- [Problem to work on]: For this exercise, transcribe the records below without changing a word.

Collected data entries:

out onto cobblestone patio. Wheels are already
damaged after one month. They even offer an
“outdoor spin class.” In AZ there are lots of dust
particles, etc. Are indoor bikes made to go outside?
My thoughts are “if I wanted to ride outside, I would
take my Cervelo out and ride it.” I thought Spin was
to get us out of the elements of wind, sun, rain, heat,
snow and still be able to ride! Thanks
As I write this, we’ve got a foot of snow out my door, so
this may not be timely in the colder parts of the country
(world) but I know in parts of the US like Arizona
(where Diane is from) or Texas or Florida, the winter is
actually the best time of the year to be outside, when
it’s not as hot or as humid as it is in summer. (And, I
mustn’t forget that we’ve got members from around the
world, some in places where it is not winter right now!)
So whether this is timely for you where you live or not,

- [Solved problem]:
out onto cobblestone patio. Wheels are already
damaged after one month. They even offer an
“outdoor spin class.” In AZ there are lots of dust
particles, etc. Are indoor bikes made to go outside?
My thoughts are “if I wanted to ride outside, I would
take my Cervelo out and ride it.” I thought Spin was
to get us out of the elements of wind, sun, rain, heat,
snow and still be able to ride! Thanks
As I write this, we’ve got a foot of snow out my door, so
this may not be timely in the colder parts of the country
(world) but I know in parts of the US like Arizona
(where Diane is from) or Texas or Florida, the winter is
actually the best time of the year to be outside, when
it’s not as hot or as humid as it is in summer. (And, I
mustn’t forget that we’ve got members from around the
world, some in places where it is not winter right now!)
So whether this is timely for you where you live or not,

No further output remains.